- **What you have to do**
Whatever appears in the records apart from pictures must be reproduced exactly.

- **Data**
┌──
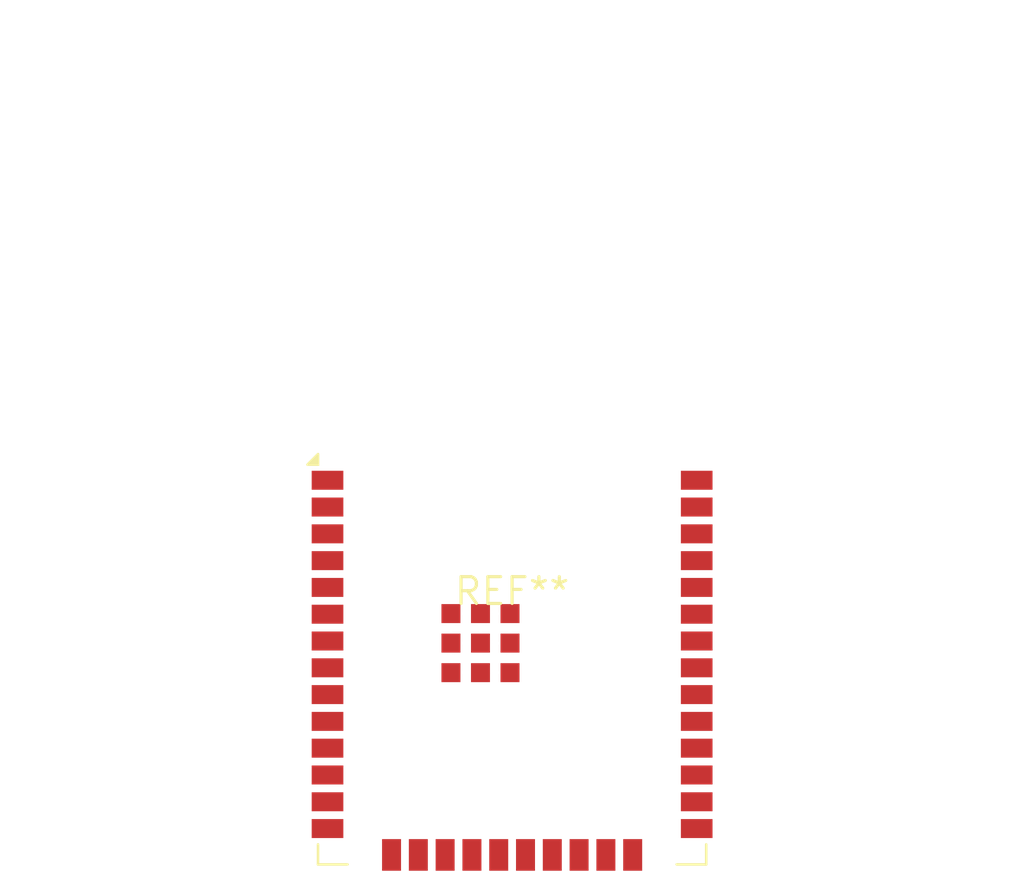
<source format=kicad_pcb>
(kicad_pcb (version 20240108) (generator pcbnew)

  (general
    (thickness 1.6)
  )

  (paper "A4")
  (layers
    (0 "F.Cu" signal)
    (31 "B.Cu" signal)
    (32 "B.Adhes" user "B.Adhesive")
    (33 "F.Adhes" user "F.Adhesive")
    (34 "B.Paste" user)
    (35 "F.Paste" user)
    (36 "B.SilkS" user "B.Silkscreen")
    (37 "F.SilkS" user "F.Silkscreen")
    (38 "B.Mask" user)
    (39 "F.Mask" user)
    (40 "Dwgs.User" user "User.Drawings")
    (41 "Cmts.User" user "User.Comments")
    (42 "Eco1.User" user "User.Eco1")
    (43 "Eco2.User" user "User.Eco2")
    (44 "Edge.Cuts" user)
    (45 "Margin" user)
    (46 "B.CrtYd" user "B.Courtyard")
    (47 "F.CrtYd" user "F.Courtyard")
    (48 "B.Fab" user)
    (49 "F.Fab" user)
    (50 "User.1" user)
    (51 "User.2" user)
    (52 "User.3" user)
    (53 "User.4" user)
    (54 "User.5" user)
    (55 "User.6" user)
    (56 "User.7" user)
    (57 "User.8" user)
    (58 "User.9" user)
  )

  (setup
    (pad_to_mask_clearance 0)
    (pcbplotparams
      (layerselection 0x00010fc_ffffffff)
      (plot_on_all_layers_selection 0x0000000_00000000)
      (disableapertmacros false)
      (usegerberextensions false)
      (usegerberattributes false)
      (usegerberadvancedattributes false)
      (creategerberjobfile false)
      (dashed_line_dash_ratio 12.000000)
      (dashed_line_gap_ratio 3.000000)
      (svgprecision 4)
      (plotframeref false)
      (viasonmask false)
      (mode 1)
      (useauxorigin false)
      (hpglpennumber 1)
      (hpglpenspeed 20)
      (hpglpendiameter 15.000000)
      (dxfpolygonmode false)
      (dxfimperialunits false)
      (dxfusepcbnewfont false)
      (psnegative false)
      (psa4output false)
      (plotreference false)
      (plotvalue false)
      (plotinvisibletext false)
      (sketchpadsonfab false)
      (subtractmaskfromsilk false)
      (outputformat 1)
      (mirror false)
      (drillshape 1)
      (scaleselection 1)
      (outputdirectory "")
    )
  )

  (net 0 "")

  (footprint "ESP32-WROOM-32E" (layer "F.Cu") (at 0 0))

)

</source>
└──
- **Result below**
<source format=kicad_pcb>
(kicad_pcb (version 20240108) (generator pcbnew)

  (general
    (thickness 1.6)
  )

  (paper "A4")
  (layers
    (0 "F.Cu" signal)
    (31 "B.Cu" signal)
    (32 "B.Adhes" user "B.Adhesive")
    (33 "F.Adhes" user "F.Adhesive")
    (34 "B.Paste" user)
    (35 "F.Paste" user)
    (36 "B.SilkS" user "B.Silkscreen")
    (37 "F.SilkS" user "F.Silkscreen")
    (38 "B.Mask" user)
    (39 "F.Mask" user)
    (40 "Dwgs.User" user "User.Drawings")
    (41 "Cmts.User" user "User.Comments")
    (42 "Eco1.User" user "User.Eco1")
    (43 "Eco2.User" user "User.Eco2")
    (44 "Edge.Cuts" user)
    (45 "Margin" user)
    (46 "B.CrtYd" user "B.Courtyard")
    (47 "F.CrtYd" user "F.Courtyard")
    (48 "B.Fab" user)
    (49 "F.Fab" user)
    (50 "User.1" user)
    (51 "User.2" user)
    (52 "User.3" user)
    (53 "User.4" user)
    (54 "User.5" user)
    (55 "User.6" user)
    (56 "User.7" user)
    (57 "User.8" user)
    (58 "User.9" user)
  )

  (setup
    (pad_to_mask_clearance 0)
    (pcbplotparams
      (layerselection 0x00010fc_ffffffff)
      (plot_on_all_layers_selection 0x0000000_00000000)
      (disableapertmacros false)
      (usegerberextensions false)
      (usegerberattributes false)
      (usegerberadvancedattributes false)
      (creategerberjobfile false)
      (dashed_line_dash_ratio 12.000000)
      (dashed_line_gap_ratio 3.000000)
      (svgprecision 4)
      (plotframeref false)
      (viasonmask false)
      (mode 1)
      (useauxorigin false)
      (hpglpennumber 1)
      (hpglpenspeed 20)
      (hpglpendiameter 15.000000)
      (dxfpolygonmode false)
      (dxfimperialunits false)
      (dxfusepcbnewfont false)
      (psnegative false)
      (psa4output false)
      (plotreference false)
      (plotvalue false)
      (plotinvisibletext false)
      (sketchpadsonfab false)
      (subtractmaskfromsilk false)
      (outputformat 1)
      (mirror false)
      (drillshape 1)
      (scaleselection 1)
      (outputdirectory "")
    )
  )

  (net 0 "")

  (footprint "ESP32-WROOM-32E" (layer "F.Cu") (at 0 0))

)

</source>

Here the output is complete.